Magazine

Sex, Money and Séances: This 1922 Murder Had It All

SHADOW MEN: The Tangled Story of Murder, Media, and Privilege That Scandalized Jazz Age America, by James Polchin


“Shadow Men” opens on a note of uncertainty: “We don’t know why Duncan Rose was late to work that May morning in 1922.” As it turns out, it doesn’t really matter what detained him; like a cold-opener on “Law & Order,” he’s just a device to get us to the main event — a dead body on the side of the road in Westchester County.

The victim was Clarence Peters, a 19-year-old apprentice sailor who had been dishonorably discharged for stealing. But something seemed off: The bullet that killed Peters had only pierced his shirt, not his outer garments. The body, the police concluded, must have been moved from the scene of the crime — and possibly dressed.

Just a few days later, a man named Walter Ward confessed, crying self-defense.
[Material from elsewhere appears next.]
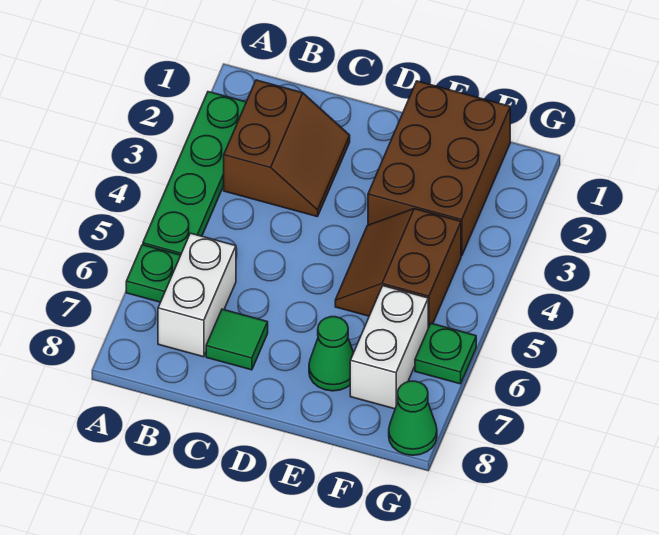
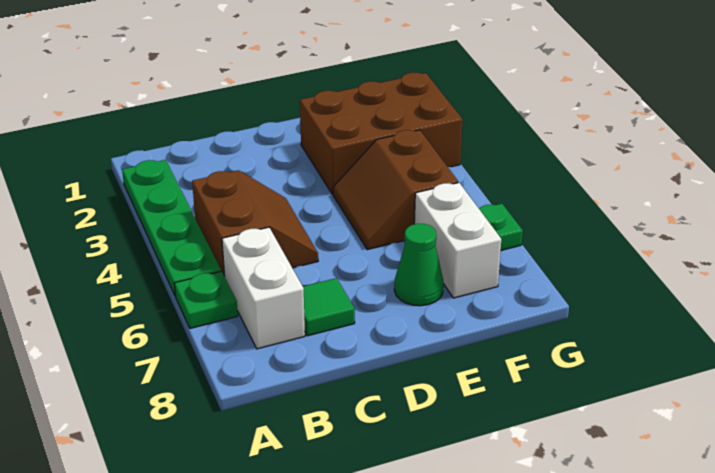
brown slope B2:C3 level 1 top B -> brown slope B4:C5 level 1 top B
brown brick E1:F3 level 1 -> brown brick E2:G3 level 1
green cone G8 level 1 -> none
Ward, a handsome guy who was also wealthy — his family owned the Ward Baking Company, one of the largest chain of bread factories in America — claimed that he was the victim of blackmail by a group of “shadow men” to whom he had already paid $30,000.

The question that preoccupies James Polchin, a clinical professor at New York University who previously wrote “Indecent Advances: A Hidden History of True Crime and Prejudice Before Stonewall,” is: What secret could Ward possibly have been guarding at such a high cost?

The police took inventory of what they found on Clarence Peters’s body, including a pair of dice, a pack of playing cards, four cuff buttons, a new pack of Chesterfield cigarettes and a “ladies’ handkerchief” embroidered with two small lavender pansies in the corner. Mostly normal possessions for a teenager who liked to smoke and gamble — but what if the handkerchief had a deeper meaning? It could have been a gift from a female friend. But could it also have been a nod to his hidden sexuality? Ward, who was married to a socialite named Beryl and had two children, had been rumored to frequent men-only parties at several hotels.